Ministry spokesman Kitti Wasinondh told a news conference investigators were struggling to find witnesses and that much of their work centered on security footage and forensics. "It might be some time for the results of that to come," he said.

Security analysts said it was impossible to rule out completely the groups behind the campaign of violence in the three southernmost provinces of Yala, Narathiwat and Pattani, the only Muslim-majority parts of overwhelmingly Buddhist Thailand.

Since their separatist campaign began with a raid on an army barracks on January 4, 2004, more than 1,800 people have died in daily shootings and bombings.
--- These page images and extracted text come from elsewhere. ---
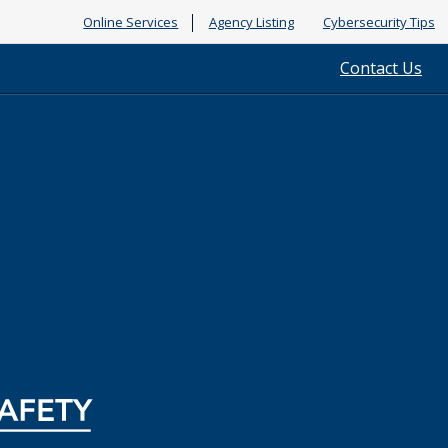
Online Services
Agency Listing
Cybersecurity Tips
Contact Us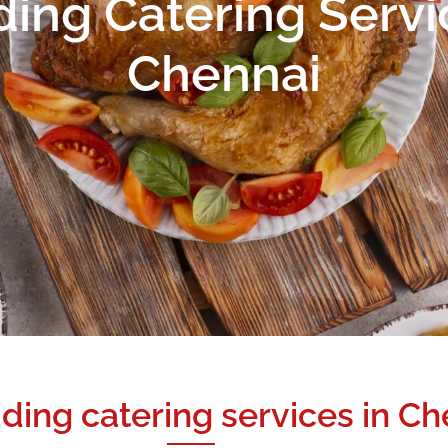
ng Catering Servi
Chennai
ding catering services in Ch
On Thursday, a bomb in Yala slightly wounded two soldiers, police said.

But the violence has never moved outside the immediate vicinity of the Malay-speaking region which Bangkok annexed a century ago.

Although many of the bombs in the far south have used ammonium nitrate fertilizer as explosive -- as did the Bangkok bombs -- analysts said their wide geographical spread across the capital suggested a different hand at work.

"This has to be in some fashion linked to the former regime -- but that's such an enormous pool of people," said security analyst Brian Dougherty of Hill and Associates in Bangkok.